Pucon is a pretty little lakeside town, over which looms the mighty Villarrica Volcano, which is one of the most active volcanoes in Chile. Take a tour here and after a few hours climb, you’ll be able to look into an active volcano. Relax at the end of the day in one of the many hot springs in the vicinity of the town. You can also visit the turquoise waterfalls at the nearby Ojos del Caburgua, where you’ll discover three different waterfalls and clear blue water. Afterward, continue onto Playa Blanca and relax alongside the shore of Lake Caburgua.
Most people won’t have heard of Puyuhuapi, but it’s a dear little town with one big attraction that definitely makes it worth a stop on any Chilean itinerary. Puyuhuapi is home to Queulat National Park and its Hanging Glacier. You can walk around the well-marked and maintained trails, which will lead you to different viewpoints of the glacier. The viewpoint that is closest to the glacier is Sendero Ventisquero Colgante. Boat trips are also available to see the glacier from yet another perspective.
There are several options for trekking the Cerro Castillo National Park. You can take a multi-day hike along the Las Horquetas Circuit, which takes you through the best parts of the Park including glaciers and mountain spires. There are no lodges here, only campsites, and you’ll probably have most of the trail to yourself. If you’re short on time, make the day hike to the most beautiful spot of the multi-day trek, the glacial lagoon sitting at the base of Cerro Castillo. It’s a challenging hike, but the turquoise blue lagoon surrounded by the snow-covered mountains is awe-inspiring and totally worth the steep trek.
Rio Tranquillo sits alongside the shore of Lake General Carrera, and is home to the incredible Marble Caves. Book a 90-minute boat tour from any of the agencies in town, and have your camera ready for the beautiful colors of the caves contrasted with the bright blue water. This is without a doubt one of the best things to do in Chile.

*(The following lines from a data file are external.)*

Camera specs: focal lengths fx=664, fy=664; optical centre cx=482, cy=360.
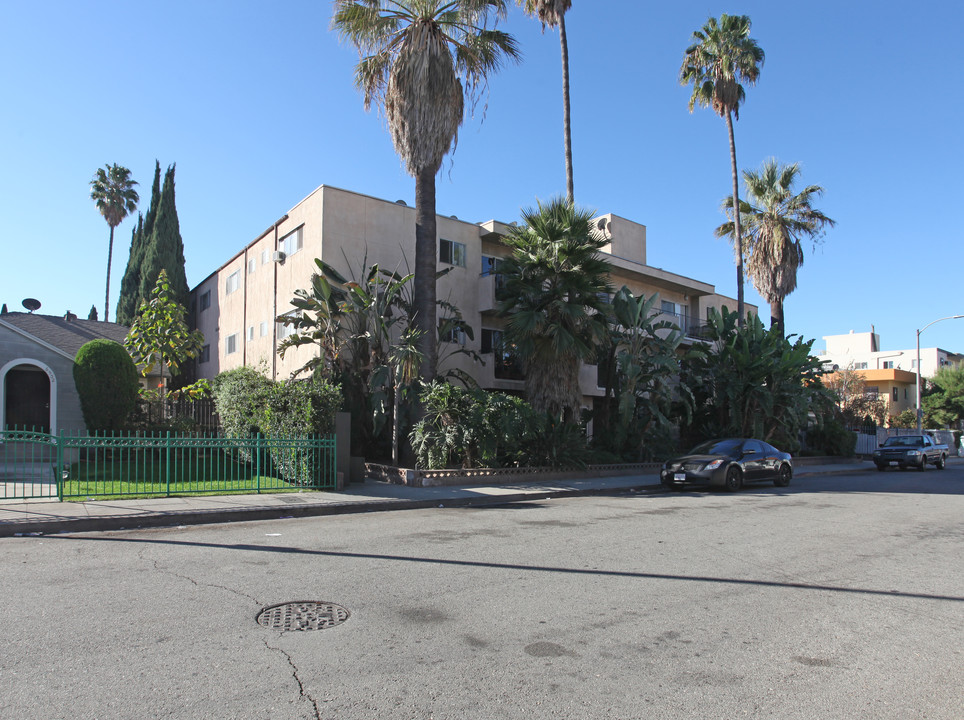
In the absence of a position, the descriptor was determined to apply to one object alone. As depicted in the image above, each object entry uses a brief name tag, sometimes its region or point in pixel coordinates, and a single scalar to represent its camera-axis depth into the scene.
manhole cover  5.12
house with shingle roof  20.52
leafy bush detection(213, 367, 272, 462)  15.81
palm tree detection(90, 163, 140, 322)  46.06
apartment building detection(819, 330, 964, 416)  55.25
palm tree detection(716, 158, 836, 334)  31.91
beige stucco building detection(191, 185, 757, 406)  21.33
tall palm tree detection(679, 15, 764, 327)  30.70
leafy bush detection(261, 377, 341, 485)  13.82
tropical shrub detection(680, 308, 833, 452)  25.50
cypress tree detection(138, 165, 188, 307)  34.97
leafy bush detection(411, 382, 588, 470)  16.39
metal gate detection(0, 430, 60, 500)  11.12
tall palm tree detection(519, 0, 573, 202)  25.75
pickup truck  26.42
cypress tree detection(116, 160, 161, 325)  37.81
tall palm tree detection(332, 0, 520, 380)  17.41
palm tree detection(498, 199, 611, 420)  19.28
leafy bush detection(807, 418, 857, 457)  31.41
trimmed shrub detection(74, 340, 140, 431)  19.41
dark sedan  16.70
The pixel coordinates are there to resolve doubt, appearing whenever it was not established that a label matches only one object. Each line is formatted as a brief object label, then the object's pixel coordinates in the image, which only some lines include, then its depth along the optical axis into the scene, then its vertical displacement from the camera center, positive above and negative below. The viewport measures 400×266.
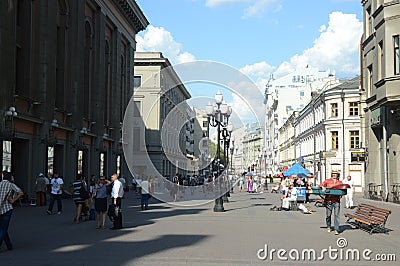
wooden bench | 16.47 -1.62
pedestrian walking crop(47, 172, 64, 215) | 23.18 -1.06
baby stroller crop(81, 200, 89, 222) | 20.46 -1.68
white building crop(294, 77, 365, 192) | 60.25 +4.00
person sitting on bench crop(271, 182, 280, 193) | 55.15 -2.40
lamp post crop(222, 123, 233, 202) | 36.06 +2.12
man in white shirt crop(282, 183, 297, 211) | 28.52 -1.65
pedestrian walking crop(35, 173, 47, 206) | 28.20 -1.21
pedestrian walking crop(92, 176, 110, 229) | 18.02 -1.12
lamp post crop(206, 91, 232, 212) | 28.91 +2.87
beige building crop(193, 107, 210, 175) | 84.21 +3.21
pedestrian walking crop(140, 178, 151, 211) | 26.81 -1.32
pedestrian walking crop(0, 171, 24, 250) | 12.04 -0.81
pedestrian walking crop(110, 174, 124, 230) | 17.58 -1.08
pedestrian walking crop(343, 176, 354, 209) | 28.40 -1.62
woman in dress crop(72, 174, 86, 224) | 19.62 -1.11
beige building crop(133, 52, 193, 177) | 68.06 +6.66
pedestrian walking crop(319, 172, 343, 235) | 16.44 -1.04
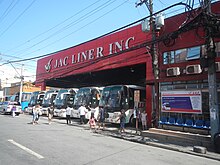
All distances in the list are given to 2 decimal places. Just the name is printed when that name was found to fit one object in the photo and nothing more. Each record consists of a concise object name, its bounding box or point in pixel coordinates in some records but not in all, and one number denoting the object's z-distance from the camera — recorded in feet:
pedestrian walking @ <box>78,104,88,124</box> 63.62
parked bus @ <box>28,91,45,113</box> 100.42
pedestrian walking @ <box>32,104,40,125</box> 60.94
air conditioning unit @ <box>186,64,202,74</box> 44.93
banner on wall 42.91
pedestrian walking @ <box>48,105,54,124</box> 64.64
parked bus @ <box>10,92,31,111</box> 121.09
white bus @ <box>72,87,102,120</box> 67.37
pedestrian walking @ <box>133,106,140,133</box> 51.76
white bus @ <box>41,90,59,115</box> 90.95
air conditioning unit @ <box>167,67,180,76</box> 48.55
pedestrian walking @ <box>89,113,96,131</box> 55.11
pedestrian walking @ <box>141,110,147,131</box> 50.65
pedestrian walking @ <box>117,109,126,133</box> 49.02
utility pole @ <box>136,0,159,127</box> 47.80
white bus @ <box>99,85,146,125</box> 57.67
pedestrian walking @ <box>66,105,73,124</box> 66.58
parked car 90.00
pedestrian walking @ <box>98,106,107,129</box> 56.12
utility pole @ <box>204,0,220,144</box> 34.27
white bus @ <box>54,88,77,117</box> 81.14
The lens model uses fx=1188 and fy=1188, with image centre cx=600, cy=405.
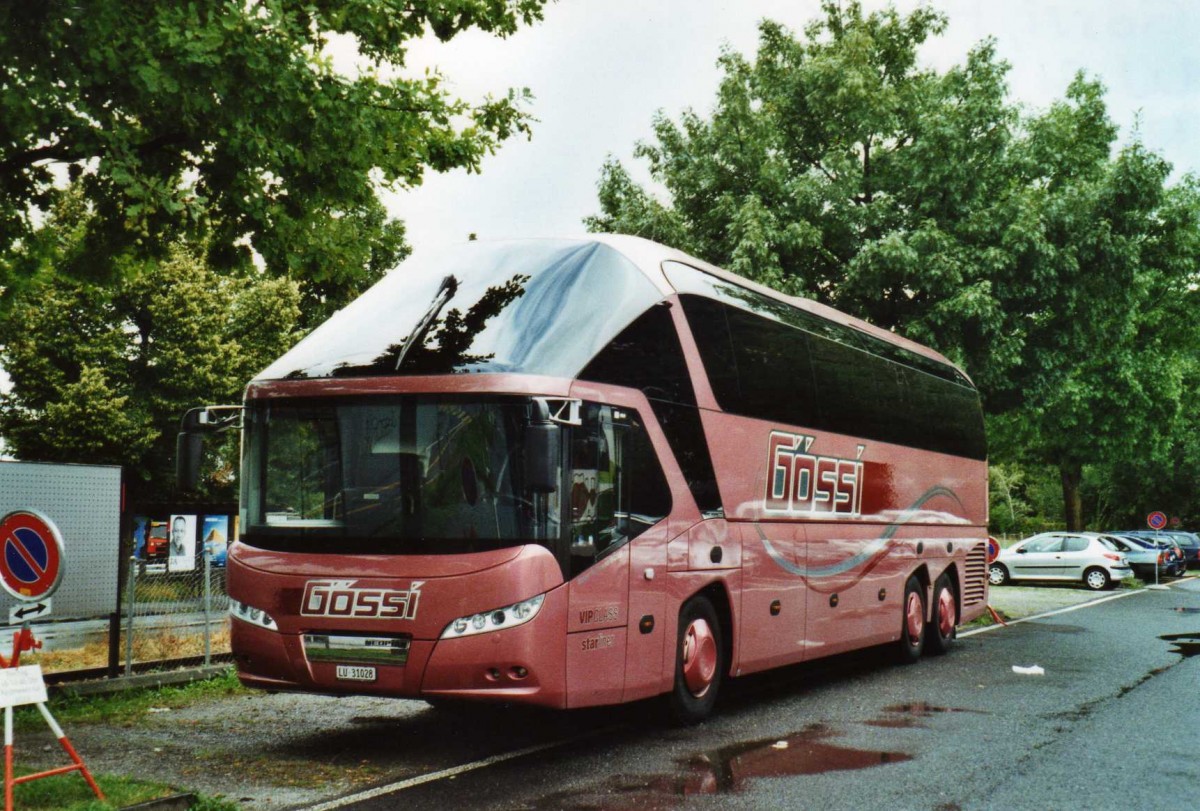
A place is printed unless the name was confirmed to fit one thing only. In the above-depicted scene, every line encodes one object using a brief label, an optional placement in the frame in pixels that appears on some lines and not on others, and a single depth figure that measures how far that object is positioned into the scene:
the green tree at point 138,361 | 38.09
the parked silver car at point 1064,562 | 33.41
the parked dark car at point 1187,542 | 47.66
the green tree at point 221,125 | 8.81
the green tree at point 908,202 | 18.89
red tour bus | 7.86
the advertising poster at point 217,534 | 13.89
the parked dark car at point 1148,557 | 37.53
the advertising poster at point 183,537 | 13.70
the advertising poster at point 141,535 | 12.86
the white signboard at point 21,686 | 6.16
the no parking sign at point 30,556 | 6.43
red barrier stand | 6.00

Valle de la Luna is named after its lunar-like landforms eroded by eons of flood and wind. It’s located near San Pedro de Atacama at the northern end of the Cordillera de la Sal and forms part of Reserva Nacional Los Flamencos. Sunsets here are phenomenal. A beautiful transformation occurs as the distant ring of volcanoes and the surreal lunar landscapes of the valley are suddenly bathed in intense purples, pinks, and golds.

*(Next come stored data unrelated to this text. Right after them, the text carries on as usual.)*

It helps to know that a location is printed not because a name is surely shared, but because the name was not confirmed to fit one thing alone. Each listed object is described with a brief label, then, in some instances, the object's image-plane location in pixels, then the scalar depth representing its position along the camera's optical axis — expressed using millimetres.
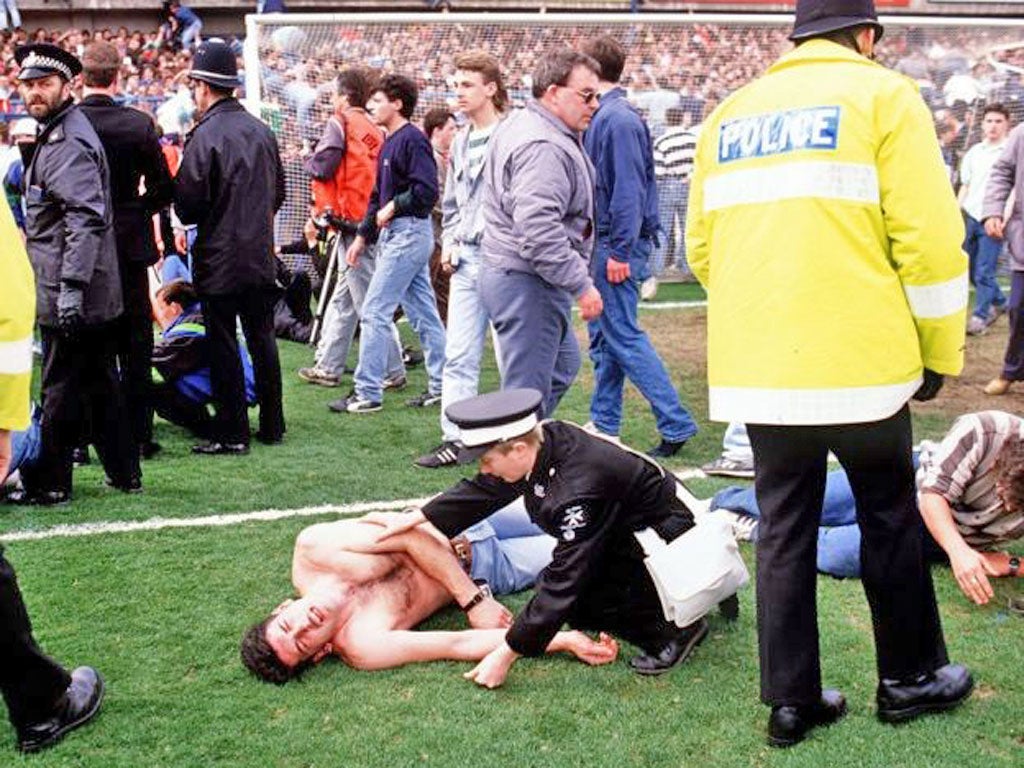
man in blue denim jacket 5879
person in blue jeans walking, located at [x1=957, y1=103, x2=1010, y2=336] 9508
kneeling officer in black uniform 3496
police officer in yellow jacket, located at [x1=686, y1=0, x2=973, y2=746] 2988
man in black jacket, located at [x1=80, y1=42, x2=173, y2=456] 5547
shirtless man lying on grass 3758
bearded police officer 5012
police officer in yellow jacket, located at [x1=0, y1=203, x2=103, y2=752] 3062
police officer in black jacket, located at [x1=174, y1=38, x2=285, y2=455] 5996
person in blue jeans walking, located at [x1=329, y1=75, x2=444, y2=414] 6918
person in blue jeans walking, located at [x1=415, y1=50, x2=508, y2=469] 6105
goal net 10344
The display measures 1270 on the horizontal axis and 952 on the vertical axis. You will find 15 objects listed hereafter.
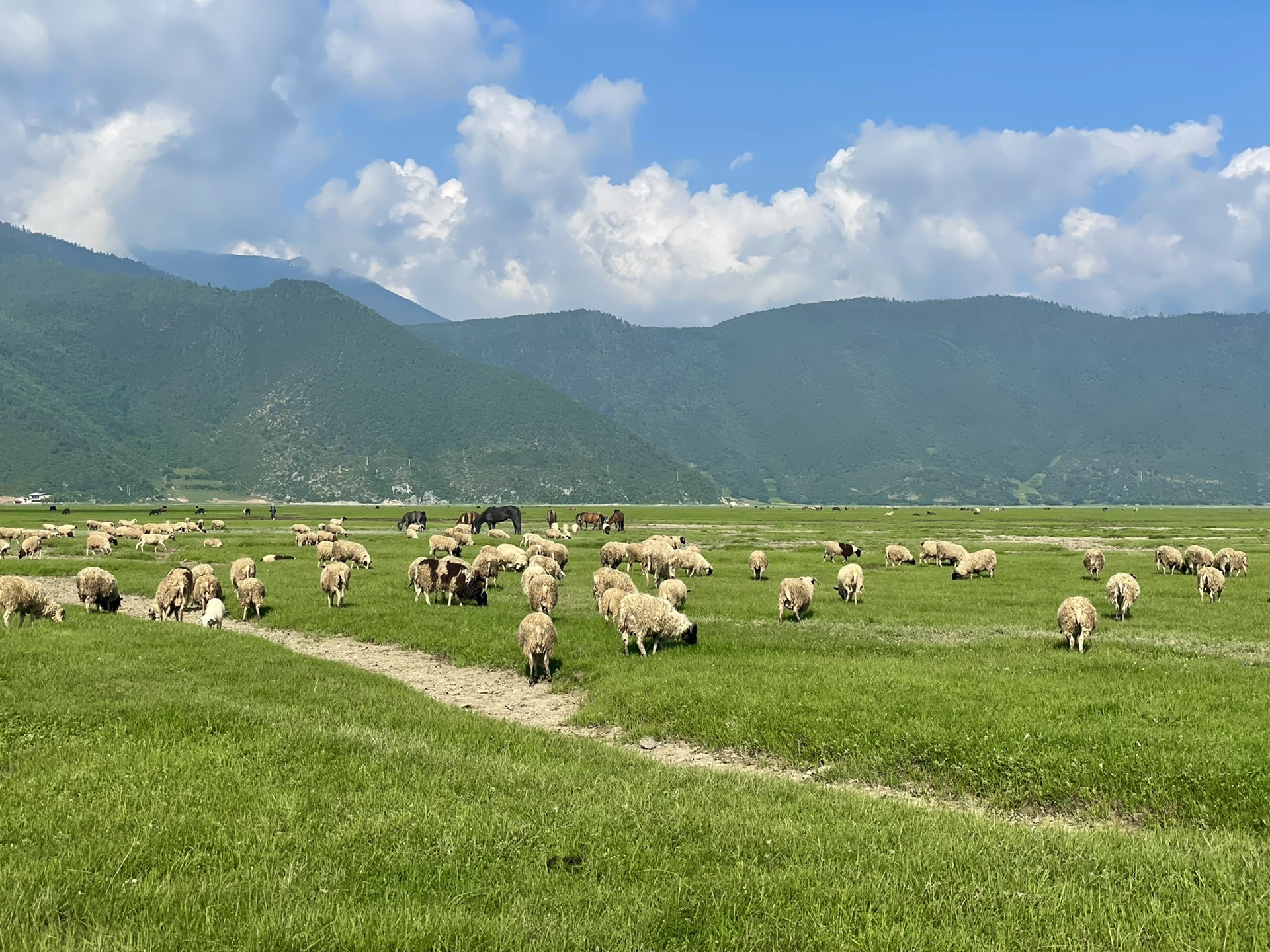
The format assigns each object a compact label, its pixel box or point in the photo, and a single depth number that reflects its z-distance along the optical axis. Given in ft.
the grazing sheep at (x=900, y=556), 150.41
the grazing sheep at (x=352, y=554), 131.75
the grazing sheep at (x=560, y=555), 127.75
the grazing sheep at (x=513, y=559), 124.36
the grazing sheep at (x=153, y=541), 168.76
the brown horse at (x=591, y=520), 262.06
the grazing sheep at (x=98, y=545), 161.27
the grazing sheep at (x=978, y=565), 120.37
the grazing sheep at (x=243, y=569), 97.24
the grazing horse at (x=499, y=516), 241.76
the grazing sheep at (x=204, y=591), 89.97
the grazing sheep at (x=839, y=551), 156.87
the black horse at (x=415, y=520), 257.96
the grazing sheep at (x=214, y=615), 79.61
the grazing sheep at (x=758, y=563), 116.98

Chile is famous for its wine. The hearts of wine lovers from all over the world have been conquered with delicacies like Malbec or Carménère. If you are a wine aficionado, you should visit some of the local wineries in the valley, where you can enjoy a tour and an unforgettable wine tasting.

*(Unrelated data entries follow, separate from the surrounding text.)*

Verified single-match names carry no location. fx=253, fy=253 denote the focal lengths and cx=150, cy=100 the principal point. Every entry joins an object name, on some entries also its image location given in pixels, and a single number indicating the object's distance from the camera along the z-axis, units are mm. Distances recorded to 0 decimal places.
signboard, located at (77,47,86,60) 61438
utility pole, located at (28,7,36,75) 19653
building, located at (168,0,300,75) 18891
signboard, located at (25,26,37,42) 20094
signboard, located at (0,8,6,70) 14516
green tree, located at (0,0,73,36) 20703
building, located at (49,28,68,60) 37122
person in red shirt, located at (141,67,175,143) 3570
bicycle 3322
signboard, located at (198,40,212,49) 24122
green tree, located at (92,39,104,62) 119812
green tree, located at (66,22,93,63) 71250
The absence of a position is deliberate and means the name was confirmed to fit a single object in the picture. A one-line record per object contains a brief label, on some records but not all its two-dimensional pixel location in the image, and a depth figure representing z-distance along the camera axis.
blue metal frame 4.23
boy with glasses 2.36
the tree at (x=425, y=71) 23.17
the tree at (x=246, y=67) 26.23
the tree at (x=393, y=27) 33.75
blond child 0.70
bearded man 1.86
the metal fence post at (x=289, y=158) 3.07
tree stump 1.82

Located in the far north of Chile, Lauca National Park is characterized by high plains and mountain ranges, large volcanoes, and a number of important archaeological sites. You can hike around the Park’s many pristine mountain lakes, most notably Cotacotani and Chungara, which reflect the scenery around them to stunning effect. The region is especially popular for bird-watchers and is home to more than 140 bird species, including Andean geese, crested ducks, Chilean flamingos, and the massive Andean condor.
The Valle Nevado (Snowy Valley) resort region in the El Plomo foothills of the Andes, beckons you with mostly clear skies and great snow thanks to its high elevation, 9,900 feet above sea level; it is skiable 112 days a year. The resort features 37 trails and 11 lifts, and is a popular family experience, just as it is sought after by seasoned skiers and snowboarders. A snow school is located on-site, along with a ski shop and a tour company featuring heli-skiing adventures.